But was this an offer to compromise the debt due on this execution? We think it was rather an offer to pay it — to pay in lands, instead of money, but still an offer to pay. Confidential overtures of pacification, or any other offers or propositions between litigating parties, expressly stated to be made without prejudice, are excluded. Corey vs. Britton, 4 C. & P. 462. Healy vs. Thacker, 8 C. & P. 388. 1 Greenleaf’s Evid. §192. There is no evidence here that Collier expressly stated that his propositions to Hansel were made without prejudice. So an offer to pay a less sum than that claimed, without more, is not admissible ; it is irrelevant, neither admitting nor denying the claim. A party may. thus *415offer to buy his peace without prejudice. Gregory vs. Howard, 3 Esp. 113. Marsh vs. Gould, 2 Pick. 290. Gerrish vs. Sweetser, 4 Pick. 374, 377. Waymand vs. Hiliand, 7 Bing. 101; 2 Camp. 106; 1 Greenleaf’s Evid. §192. So, if admissions are made without express stipulations that they are made without prejudice, but under the faith of a pending treaty, and into which a party is led by the confidence of a compromise taking place, they are inadmissible. The condition, tacit or express, that no advantage will be taken of the admission, it being made with a view to, and in furtherance of an amicable adjustment, is the test of this rule of evidence. By this test the offer of Mr. Collier was admissible; for there was no such condition, express or implied; the admissions were not made under the faith of a pending treaty for a compromise. There was no such treaty pending. Nor was he induced to make them under the expectation that a compromise would take place. He proposes to Judge Hansel, to pay a debt which he admits to be due. He offers lands in payment, and says that the lands are fully worth the amount due on ihefi.fa. Thus conceding in terms, a debt due. Even if the admission of the claim is tacitly made, unless accompanied with a caution, that the offer to pay is confidential, it is admissible. 1 M. & M. 446. Ibid, 447, n. 2 Dowl. & Ry. 358. 1 Green. Evid. §192. Judge Hansel’s saying that it was a compromise, does not make it so. He does not say that Collier called his offer a compromise. He, the witness, judging from the facts, believed it to be a compromise, and so designated it. We also are called to judge, and think that the excluded testimony ought to have-been admitted.

========================================

◆ **STATED EXERCISE 1**
Rewrite every line of the rows below, swapping "zero-indexed" for "zero-based" and keeping all else unchanged. Omit the pictures from your answer.

========================================

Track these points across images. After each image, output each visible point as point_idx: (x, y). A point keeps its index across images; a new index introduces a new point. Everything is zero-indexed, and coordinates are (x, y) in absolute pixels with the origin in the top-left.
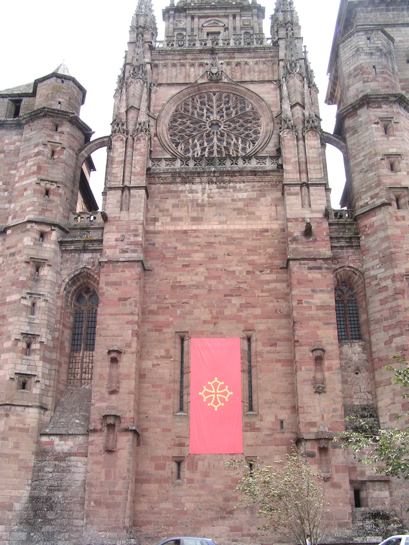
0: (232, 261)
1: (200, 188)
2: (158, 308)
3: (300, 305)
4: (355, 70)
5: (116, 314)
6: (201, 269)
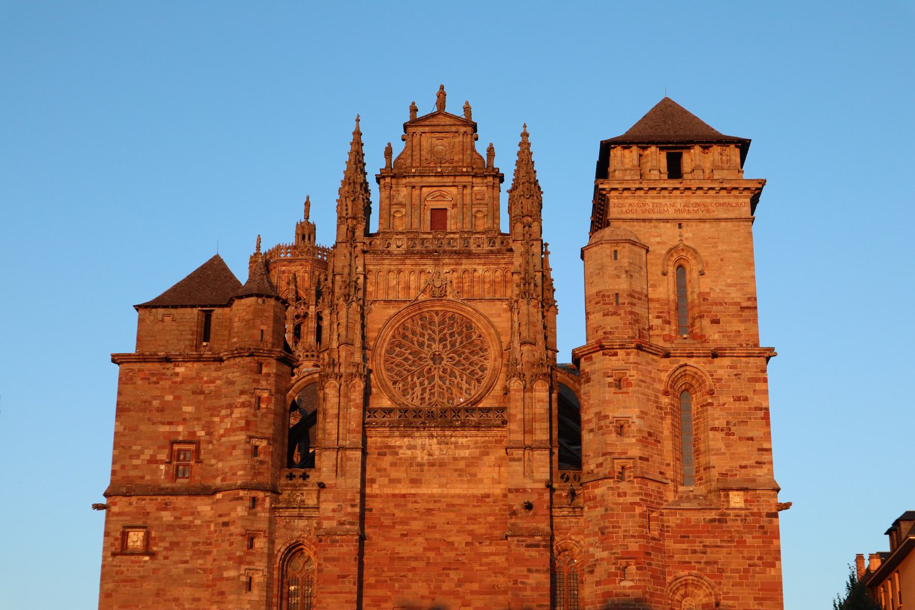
0: (451, 531)
1: (420, 443)
2: (376, 581)
3: (515, 586)
4: (598, 294)
5: (335, 593)
6: (420, 539)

========================================

◆ **STATED EXERCISE 2**
Answer these from the passage on offers of compromise:
(a) What did Collier offer Judge Hansel in payment of the debt?
(b) Which section of Greenleaf's Evidence does the passage cite?
(c) Who called Collier's offer a compromise?

◆ **RESULT 1**
Track these points across images. After each image, output each visible point as point_idx: (x, y). A point keeps its index across images; a new index introduces a new point. Everything is zero-based, and coordinates are (x, y) in absolute pixels with the origin in the top-left.
0: (232, 261)
1: (200, 188)
2: (158, 308)
3: (300, 305)
4: (355, 70)
5: (116, 314)
6: (201, 269)
0: (451, 531)
1: (420, 443)
2: (376, 581)
3: (515, 586)
4: (598, 294)
5: (335, 593)
6: (420, 539)

◆ **RESULT 2**
(a) Lands.
(b) Section 192 (§192).
(c) Judge Hansel, the witness.